S’il était besoin d’ajouter une confirmation à ce qui précède, je dirais que, de nos jours même, il est des formes épiques que jamais le roman, quoi qu’il fasse, ne pourra résumer. Ces éléments sont les chants populaires. On n’ignore pas que dans l’Europe entière se reproduisent ces chants où chaque nation recueille d’une manière spontanée, et dans sa langue vulgaire, les phases de son histoire et les impressions qu’elle en reçoit.
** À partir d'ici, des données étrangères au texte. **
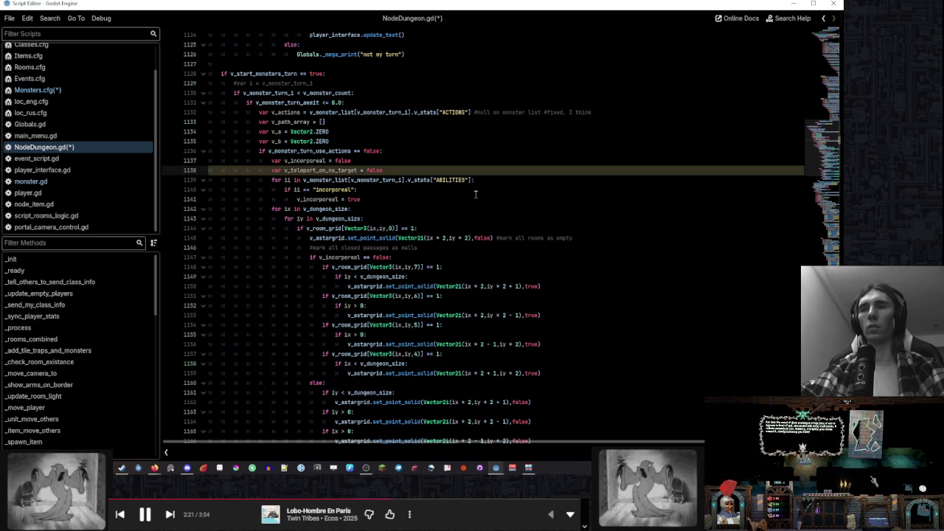
# Duplicate the incorporeal ability check and make it test teleport_on_no_target from Monsters.cfg
pyautogui.moveTo(495, 199); pyautogui.dragTo(507, 184)
pyautogui.press('ctrl+shift+d')
pyautogui.doubleClick(336, 209)
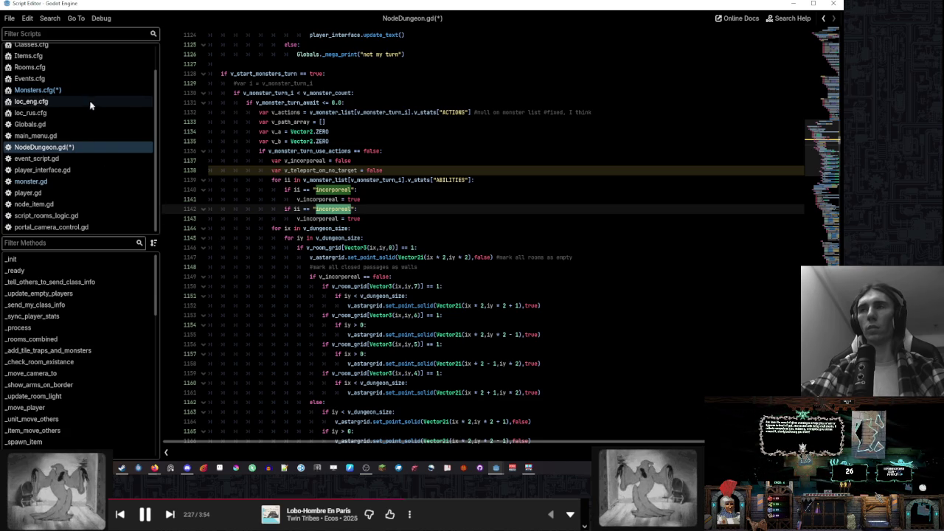
pyautogui.click(95, 91)
pyautogui.doubleClick(274, 373)
pyautogui.press('ctrl+c')
pyautogui.click(94, 145)
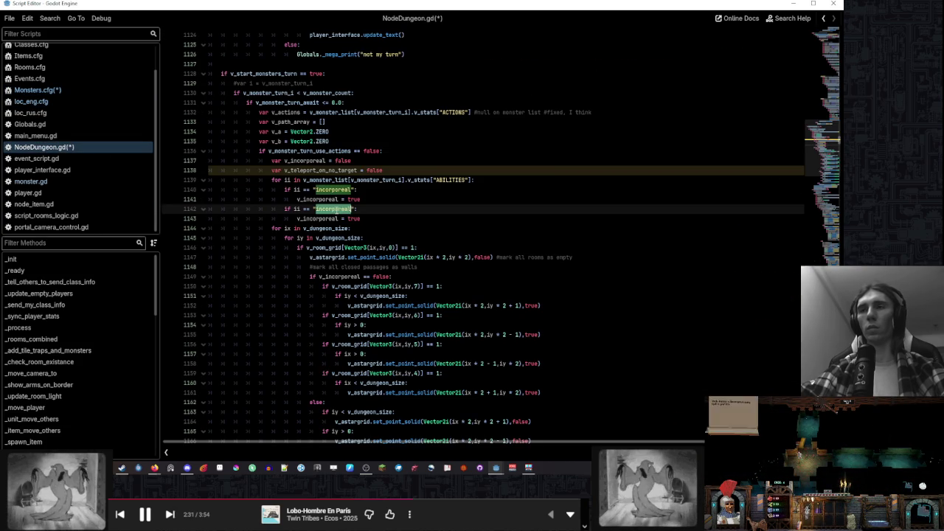
pyautogui.press('ctrl+v')
# Make the duplicated check set v_teleport_on_no_target instead of v_incorporeal
pyautogui.click(428, 199)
Ces chants en vers formeraient dans leur ensemble, si on les recueillait, la véritable épopée populaire des temps modernes ; ils seraient, pour la société actuelle, ce qu’ont été les chants du Cid pour la société espagnole du moyen âge. Or, il est évident que le roman, sans cesser d’être, ne peut pas se faire l’écho littéral de ces voix, de ces rythmes, et que ses préoccupations sont ailleurs. Quand même il les tournerait de ce côté, je demande encore comment la forme populaire, cadencée, métrique, serait pleinement résumée dans sa prose ; et par quel renversement d’idées il arriverait ici que la littérature non écrite se trouverait plus savante que la littérature des livres, et que le peuple aurait aujourd’hui une forme plus cultivée que le poëte et que l’artiste ?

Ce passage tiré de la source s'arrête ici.